*Teks Kutipan*
——

Indikatornya adalah apakah Anda sering melihat hak lansia untuk diberi duduk terabaikan di bis oleh anak-anak muda yang masih kuat berdiri? Apakah Anda sering melihat orang sulit mengantri dengan tertib dan saling sikut untuk cepat mendapat giliran?
Apakah Anda sering melihat tayangan kekerasan dimana hak-hak kaum minoritas diinjak-injak hak kemanusiaannya oleh kaum mayoritas atas nama sara dan agama?
Apakah Anda sering mendengar para tokoh pemerintah yang seharusnya jadi panutan saling mengejek dan saling menyalahkan di media massa? Apakah Anda sering mendengar kebohongan keluar dari mulut para tokoh masyarakat dan agama?
Apakah Anda sudah terbiasa melihat dan mengalami praktek korupsi adalah hal lumrah? Apakah Anda membiarkan anak Anda mencontek demi mendapat rangking bagus dan lulus ujian?
Jika jawabannya nyaris ya semua, maka apa yang Anda lihat adalah apa yang anak Anda juga lihat di lingkungan sekeliling Anda. Anak-anak akan merekam dalam memori jangka panjangnya bahwa bersikap egois, tidak peduli, mengejek, melakukan kekerasan, rakus, berbuat licik atau curang adalah hal lumrah yang mereka tiru dari para role model di lingkungan sekelilingnya.

——

Jawab berdasarkan teks kutipan:
1. Siapa yang sering mengabaikan hak lansia untuk diberi duduk di bis?
2. Di mana para tokoh pemerintah saling mengejek dan saling menyalahkan?
3. Dari siapa anak-anak meniru sikap egois, licik, atau curang?
Gunakan hanya teks kutipan ini sebagai sumber jawaban.

——

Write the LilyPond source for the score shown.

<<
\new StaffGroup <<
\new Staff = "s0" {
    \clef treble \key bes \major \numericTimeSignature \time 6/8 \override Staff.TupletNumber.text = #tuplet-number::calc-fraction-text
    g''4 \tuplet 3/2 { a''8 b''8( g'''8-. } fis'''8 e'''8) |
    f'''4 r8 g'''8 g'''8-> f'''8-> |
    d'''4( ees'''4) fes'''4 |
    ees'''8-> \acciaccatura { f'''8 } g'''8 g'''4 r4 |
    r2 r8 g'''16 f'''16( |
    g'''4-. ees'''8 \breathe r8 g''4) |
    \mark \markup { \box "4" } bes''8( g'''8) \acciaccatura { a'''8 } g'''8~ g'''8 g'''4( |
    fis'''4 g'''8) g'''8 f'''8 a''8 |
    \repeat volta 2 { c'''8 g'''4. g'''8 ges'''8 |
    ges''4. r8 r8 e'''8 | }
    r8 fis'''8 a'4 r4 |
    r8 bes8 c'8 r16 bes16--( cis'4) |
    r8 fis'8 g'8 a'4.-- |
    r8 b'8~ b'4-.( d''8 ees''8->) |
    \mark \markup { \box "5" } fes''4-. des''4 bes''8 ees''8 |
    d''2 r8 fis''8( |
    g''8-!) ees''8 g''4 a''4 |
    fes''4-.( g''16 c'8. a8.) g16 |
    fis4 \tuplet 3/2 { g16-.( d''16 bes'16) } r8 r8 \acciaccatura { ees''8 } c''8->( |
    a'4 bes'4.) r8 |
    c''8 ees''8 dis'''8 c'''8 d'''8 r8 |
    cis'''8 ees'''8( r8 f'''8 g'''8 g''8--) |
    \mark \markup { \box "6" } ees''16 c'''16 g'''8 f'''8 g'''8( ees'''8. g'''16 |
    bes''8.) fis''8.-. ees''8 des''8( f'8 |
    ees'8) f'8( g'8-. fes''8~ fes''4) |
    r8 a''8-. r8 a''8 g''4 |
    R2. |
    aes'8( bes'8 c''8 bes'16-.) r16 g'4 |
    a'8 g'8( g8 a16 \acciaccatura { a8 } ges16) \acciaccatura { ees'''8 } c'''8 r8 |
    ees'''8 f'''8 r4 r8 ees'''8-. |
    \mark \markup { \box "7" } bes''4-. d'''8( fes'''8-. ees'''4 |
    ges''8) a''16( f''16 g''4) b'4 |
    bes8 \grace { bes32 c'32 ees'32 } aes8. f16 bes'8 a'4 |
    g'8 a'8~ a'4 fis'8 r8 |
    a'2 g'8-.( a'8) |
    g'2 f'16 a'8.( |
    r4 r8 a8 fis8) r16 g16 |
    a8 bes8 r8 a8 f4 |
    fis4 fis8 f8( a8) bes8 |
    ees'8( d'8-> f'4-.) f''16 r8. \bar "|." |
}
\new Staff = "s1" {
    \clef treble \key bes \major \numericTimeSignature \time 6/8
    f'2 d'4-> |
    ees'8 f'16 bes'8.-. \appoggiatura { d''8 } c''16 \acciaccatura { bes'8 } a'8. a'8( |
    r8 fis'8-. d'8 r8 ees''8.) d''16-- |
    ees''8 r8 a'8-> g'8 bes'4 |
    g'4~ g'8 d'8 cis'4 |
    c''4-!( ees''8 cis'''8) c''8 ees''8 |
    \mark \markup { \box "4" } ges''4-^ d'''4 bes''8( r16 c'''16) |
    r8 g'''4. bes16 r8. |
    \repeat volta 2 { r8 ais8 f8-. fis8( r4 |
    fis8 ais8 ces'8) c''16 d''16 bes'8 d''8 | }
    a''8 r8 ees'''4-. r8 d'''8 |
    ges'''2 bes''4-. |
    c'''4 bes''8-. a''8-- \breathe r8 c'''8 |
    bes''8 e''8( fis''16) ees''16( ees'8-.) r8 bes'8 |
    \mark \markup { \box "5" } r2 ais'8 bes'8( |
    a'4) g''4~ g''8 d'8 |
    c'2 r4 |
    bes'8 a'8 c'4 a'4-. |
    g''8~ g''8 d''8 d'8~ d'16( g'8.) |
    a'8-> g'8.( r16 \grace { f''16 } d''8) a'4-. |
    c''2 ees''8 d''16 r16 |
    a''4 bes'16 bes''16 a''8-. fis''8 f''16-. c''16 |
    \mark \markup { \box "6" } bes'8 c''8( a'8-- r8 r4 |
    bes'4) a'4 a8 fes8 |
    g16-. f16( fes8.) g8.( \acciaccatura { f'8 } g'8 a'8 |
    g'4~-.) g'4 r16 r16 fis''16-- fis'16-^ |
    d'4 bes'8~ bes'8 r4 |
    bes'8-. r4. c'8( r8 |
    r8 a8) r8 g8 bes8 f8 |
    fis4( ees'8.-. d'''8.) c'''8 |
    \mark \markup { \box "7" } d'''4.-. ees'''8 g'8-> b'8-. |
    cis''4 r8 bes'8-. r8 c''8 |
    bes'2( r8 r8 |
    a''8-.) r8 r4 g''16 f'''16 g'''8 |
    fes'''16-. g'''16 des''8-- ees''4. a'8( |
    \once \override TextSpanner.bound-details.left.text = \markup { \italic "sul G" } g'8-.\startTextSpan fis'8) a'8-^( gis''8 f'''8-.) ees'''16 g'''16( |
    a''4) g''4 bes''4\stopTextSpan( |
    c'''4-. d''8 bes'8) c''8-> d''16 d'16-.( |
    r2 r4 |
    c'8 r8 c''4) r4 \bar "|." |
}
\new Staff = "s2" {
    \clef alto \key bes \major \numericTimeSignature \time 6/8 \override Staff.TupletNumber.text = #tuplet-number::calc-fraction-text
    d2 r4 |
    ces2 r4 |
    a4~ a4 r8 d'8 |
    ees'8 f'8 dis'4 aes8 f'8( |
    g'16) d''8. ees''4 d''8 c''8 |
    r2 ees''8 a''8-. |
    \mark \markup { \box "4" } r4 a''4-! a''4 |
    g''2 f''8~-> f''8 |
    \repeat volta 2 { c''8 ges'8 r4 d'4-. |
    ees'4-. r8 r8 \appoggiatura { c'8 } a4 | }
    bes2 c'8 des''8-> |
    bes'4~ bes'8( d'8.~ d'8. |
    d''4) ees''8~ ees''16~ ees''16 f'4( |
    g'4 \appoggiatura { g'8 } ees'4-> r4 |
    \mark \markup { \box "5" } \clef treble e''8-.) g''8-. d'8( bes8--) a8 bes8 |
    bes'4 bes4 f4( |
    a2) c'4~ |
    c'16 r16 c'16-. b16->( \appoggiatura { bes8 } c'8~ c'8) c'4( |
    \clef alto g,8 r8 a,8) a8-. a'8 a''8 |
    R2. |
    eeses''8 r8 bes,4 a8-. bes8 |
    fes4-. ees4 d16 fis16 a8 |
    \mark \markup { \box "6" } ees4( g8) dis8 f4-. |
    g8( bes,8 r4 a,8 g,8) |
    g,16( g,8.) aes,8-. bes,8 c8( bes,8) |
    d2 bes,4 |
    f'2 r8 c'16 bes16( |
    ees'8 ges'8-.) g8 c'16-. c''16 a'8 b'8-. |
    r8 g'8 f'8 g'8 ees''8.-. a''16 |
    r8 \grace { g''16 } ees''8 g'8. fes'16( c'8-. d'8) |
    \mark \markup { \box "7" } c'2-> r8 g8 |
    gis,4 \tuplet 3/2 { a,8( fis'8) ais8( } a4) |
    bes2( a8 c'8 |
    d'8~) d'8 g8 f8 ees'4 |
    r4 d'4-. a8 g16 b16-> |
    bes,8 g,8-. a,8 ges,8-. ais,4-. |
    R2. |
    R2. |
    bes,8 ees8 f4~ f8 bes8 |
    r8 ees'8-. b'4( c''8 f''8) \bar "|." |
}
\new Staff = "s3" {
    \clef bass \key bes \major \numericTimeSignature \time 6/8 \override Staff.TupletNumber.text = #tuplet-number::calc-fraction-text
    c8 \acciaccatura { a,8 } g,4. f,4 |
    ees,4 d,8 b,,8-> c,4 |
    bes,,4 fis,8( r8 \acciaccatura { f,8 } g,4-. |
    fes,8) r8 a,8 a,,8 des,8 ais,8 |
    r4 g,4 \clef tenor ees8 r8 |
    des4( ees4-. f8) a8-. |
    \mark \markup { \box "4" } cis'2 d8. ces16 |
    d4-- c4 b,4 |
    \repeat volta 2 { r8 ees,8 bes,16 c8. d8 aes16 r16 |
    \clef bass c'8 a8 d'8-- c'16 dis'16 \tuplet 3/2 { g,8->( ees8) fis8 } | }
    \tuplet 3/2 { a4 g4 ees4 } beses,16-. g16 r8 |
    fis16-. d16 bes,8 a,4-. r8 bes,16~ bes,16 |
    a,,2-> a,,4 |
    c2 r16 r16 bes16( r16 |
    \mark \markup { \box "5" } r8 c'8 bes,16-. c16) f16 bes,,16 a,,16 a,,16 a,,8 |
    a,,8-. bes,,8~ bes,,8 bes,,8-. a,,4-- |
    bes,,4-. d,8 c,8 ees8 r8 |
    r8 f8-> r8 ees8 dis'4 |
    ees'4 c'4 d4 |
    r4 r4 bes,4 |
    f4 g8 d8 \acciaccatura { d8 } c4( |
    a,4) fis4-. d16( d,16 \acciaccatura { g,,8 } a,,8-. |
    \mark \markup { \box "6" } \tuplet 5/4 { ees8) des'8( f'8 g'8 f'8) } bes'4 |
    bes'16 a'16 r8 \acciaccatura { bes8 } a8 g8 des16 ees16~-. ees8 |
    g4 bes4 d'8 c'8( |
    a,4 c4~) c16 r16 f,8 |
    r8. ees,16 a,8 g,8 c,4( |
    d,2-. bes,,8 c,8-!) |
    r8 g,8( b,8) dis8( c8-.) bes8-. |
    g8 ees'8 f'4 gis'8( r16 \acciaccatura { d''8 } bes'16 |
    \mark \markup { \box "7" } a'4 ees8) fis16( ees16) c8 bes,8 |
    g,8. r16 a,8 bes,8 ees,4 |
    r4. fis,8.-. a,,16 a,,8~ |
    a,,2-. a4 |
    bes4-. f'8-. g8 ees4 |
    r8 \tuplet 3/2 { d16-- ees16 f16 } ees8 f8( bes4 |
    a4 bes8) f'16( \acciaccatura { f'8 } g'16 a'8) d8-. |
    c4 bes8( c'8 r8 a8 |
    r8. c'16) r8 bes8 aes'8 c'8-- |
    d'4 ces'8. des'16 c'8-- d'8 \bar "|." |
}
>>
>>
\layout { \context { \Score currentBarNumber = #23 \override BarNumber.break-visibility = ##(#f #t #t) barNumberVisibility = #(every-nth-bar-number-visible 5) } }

——

*Jawaban Latihan*
1. Anak-anak muda yang masih kuat berdiri.
2. Di media massa.
3. Dari para role model di lingkungan sekelilingnya.